Material supplied
>>>>

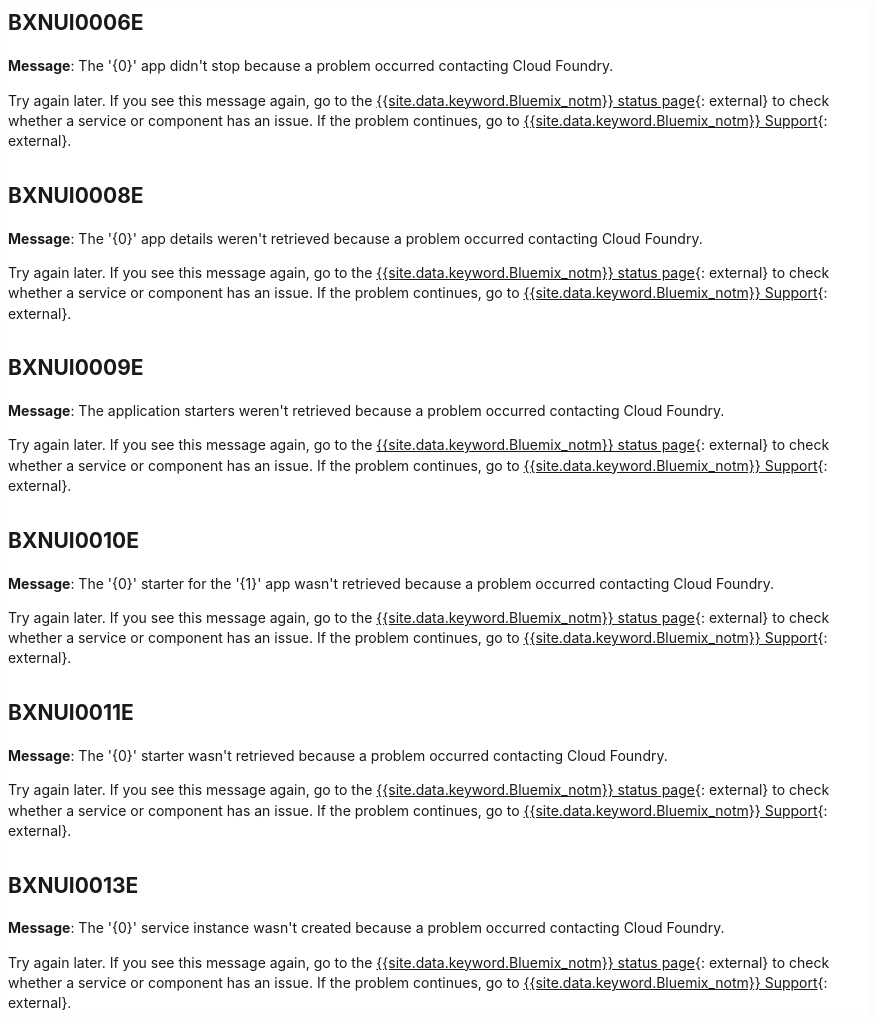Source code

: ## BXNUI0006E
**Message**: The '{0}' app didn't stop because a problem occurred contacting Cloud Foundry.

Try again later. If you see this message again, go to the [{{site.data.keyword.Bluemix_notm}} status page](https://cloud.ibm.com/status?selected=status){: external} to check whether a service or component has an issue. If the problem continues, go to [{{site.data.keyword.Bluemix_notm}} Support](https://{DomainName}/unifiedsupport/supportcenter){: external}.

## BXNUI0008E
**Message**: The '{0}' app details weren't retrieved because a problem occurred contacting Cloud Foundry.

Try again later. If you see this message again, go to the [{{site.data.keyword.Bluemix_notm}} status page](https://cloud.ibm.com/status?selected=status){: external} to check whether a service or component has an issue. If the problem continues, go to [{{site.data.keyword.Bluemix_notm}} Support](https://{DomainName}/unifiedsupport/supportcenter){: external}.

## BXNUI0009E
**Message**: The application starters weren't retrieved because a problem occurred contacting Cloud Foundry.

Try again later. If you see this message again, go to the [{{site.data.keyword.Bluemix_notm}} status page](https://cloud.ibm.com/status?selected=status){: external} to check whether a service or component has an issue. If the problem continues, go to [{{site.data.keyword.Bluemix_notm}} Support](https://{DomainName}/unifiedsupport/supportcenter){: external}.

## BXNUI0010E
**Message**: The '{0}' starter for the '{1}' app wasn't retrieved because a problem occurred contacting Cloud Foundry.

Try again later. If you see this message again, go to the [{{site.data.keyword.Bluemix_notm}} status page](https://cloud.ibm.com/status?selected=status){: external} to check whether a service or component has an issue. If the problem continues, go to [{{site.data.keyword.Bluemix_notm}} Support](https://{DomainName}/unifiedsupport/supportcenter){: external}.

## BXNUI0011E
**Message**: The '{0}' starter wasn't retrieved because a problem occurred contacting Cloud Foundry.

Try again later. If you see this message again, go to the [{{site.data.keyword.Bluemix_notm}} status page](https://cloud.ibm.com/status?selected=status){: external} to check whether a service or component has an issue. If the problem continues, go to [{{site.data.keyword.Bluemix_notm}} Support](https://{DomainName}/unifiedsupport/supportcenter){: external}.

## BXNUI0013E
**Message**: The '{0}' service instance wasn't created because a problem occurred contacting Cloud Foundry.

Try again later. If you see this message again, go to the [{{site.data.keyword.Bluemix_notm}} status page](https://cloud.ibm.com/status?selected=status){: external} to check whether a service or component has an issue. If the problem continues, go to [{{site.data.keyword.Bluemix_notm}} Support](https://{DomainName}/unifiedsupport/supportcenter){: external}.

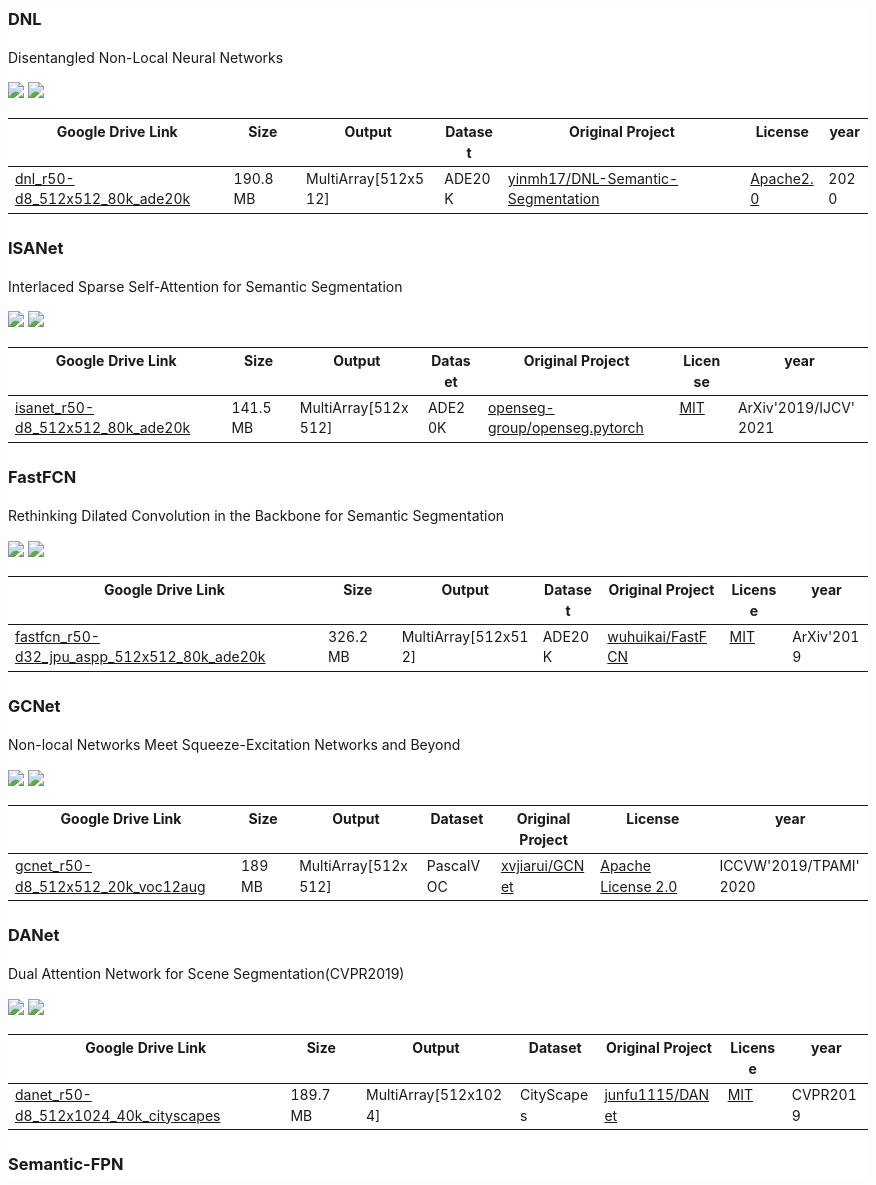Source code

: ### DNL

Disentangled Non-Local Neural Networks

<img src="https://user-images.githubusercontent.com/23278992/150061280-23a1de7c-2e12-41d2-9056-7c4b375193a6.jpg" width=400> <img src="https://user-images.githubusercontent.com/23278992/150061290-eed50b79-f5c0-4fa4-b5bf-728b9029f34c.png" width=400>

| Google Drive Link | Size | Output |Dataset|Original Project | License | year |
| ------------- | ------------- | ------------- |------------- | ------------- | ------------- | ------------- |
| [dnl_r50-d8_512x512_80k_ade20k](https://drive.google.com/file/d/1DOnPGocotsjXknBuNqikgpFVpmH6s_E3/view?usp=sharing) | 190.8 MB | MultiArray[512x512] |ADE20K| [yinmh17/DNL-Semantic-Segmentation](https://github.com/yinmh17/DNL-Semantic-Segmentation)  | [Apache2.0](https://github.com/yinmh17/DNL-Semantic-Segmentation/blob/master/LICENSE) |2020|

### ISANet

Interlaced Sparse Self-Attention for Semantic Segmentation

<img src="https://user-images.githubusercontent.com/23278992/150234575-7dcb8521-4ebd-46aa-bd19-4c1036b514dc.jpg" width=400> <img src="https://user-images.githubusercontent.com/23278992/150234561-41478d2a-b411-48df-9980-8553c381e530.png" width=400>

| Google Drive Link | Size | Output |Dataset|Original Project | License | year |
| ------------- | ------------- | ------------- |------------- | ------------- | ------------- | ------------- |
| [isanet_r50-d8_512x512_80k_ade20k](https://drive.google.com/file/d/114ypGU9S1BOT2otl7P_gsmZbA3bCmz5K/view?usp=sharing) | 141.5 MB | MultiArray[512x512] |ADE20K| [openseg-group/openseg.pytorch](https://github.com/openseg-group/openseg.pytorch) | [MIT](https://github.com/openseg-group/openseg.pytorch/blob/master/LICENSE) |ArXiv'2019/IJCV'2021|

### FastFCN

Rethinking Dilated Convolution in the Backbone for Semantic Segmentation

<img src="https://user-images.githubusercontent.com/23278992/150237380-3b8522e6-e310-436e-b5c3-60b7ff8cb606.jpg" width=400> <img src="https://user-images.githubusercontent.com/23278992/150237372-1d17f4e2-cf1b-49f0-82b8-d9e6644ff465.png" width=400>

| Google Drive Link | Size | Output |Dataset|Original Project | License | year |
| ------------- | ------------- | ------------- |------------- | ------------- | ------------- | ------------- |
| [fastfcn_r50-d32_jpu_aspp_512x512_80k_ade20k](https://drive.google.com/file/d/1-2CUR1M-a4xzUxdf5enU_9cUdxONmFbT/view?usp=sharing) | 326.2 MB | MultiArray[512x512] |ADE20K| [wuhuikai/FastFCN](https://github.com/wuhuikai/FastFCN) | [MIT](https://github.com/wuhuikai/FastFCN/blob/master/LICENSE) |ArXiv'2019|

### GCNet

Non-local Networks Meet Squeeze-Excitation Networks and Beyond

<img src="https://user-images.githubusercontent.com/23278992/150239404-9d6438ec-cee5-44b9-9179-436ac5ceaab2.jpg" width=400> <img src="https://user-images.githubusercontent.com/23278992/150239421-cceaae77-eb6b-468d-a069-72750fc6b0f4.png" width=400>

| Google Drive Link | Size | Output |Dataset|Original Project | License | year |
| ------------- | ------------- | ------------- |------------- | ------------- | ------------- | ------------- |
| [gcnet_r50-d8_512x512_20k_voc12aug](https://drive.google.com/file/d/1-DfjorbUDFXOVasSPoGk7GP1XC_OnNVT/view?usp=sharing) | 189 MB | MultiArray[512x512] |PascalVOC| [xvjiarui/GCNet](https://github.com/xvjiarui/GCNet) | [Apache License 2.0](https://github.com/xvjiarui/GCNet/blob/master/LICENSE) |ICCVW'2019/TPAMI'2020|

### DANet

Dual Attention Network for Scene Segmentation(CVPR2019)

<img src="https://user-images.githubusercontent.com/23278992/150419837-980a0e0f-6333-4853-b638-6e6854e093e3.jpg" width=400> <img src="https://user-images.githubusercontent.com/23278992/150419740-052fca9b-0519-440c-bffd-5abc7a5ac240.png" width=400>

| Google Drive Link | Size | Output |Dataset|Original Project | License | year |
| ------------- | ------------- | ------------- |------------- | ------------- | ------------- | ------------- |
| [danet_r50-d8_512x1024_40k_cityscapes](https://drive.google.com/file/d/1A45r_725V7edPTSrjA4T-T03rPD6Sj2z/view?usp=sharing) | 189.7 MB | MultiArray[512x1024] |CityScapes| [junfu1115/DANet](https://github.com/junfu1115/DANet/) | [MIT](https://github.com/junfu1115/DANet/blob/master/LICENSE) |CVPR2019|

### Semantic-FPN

<<<<

Work request
Scan the records for the string "file". Copy each line in which it appears.

Result
| [dnl_r50-d8_512x512_80k_ade20k](https://drive.google.com/file/d/1DOnPGocotsjXknBuNqikgpFVpmH6s_E3/view?usp=sharing) | 190.8 MB | MultiArray[512x512] |ADE20K| [yinmh17/DNL-Semantic-Segmentation](https://github.com/yinmh17/DNL-Semantic-Segmentation)  | [Apache2.0](https://github.com/yinmh17/DNL-Semantic-Segmentation/blob/master/LICENSE) |2020|
| [isanet_r50-d8_512x512_80k_ade20k](https://drive.google.com/file/d/114ypGU9S1BOT2otl7P_gsmZbA3bCmz5K/view?usp=sharing) | 141.5 MB | MultiArray[512x512] |ADE20K| [openseg-group/openseg.pytorch](https://github.com/openseg-group/openseg.pytorch) | [MIT](https://github.com/openseg-group/openseg.pytorch/blob/master/LICENSE) |ArXiv'2019/IJCV'2021|
| [fastfcn_r50-d32_jpu_aspp_512x512_80k_ade20k](https://drive.google.com/file/d/1-2CUR1M-a4xzUxdf5enU_9cUdxONmFbT/view?usp=sharing) | 326.2 MB | MultiArray[512x512] |ADE20K| [wuhuikai/FastFCN](https://github.com/wuhuikai/FastFCN) | [MIT](https://github.com/wuhuikai/FastFCN/blob/master/LICENSE) |ArXiv'2019|
| [gcnet_r50-d8_512x512_20k_voc12aug](https://drive.google.com/file/d/1-DfjorbUDFXOVasSPoGk7GP1XC_OnNVT/view?usp=sharing) | 189 MB | MultiArray[512x512] |PascalVOC| [xvjiarui/GCNet](https://github.com/xvjiarui/GCNet) | [Apache License 2.0](https://github.com/xvjiarui/GCNet/blob/master/LICENSE) |ICCVW'2019/TPAMI'2020|
| [danet_r50-d8_512x1024_40k_cityscapes](https://drive.google.com/file/d/1A45r_725V7edPTSrjA4T-T03rPD6Sj2z/view?usp=sharing) | 189.7 MB | MultiArray[512x1024] |CityScapes| [junfu1115/DANet](https://github.com/junfu1115/DANet/) | [MIT](https://github.com/junfu1115/DANet/blob/master/LICENSE) |CVPR2019|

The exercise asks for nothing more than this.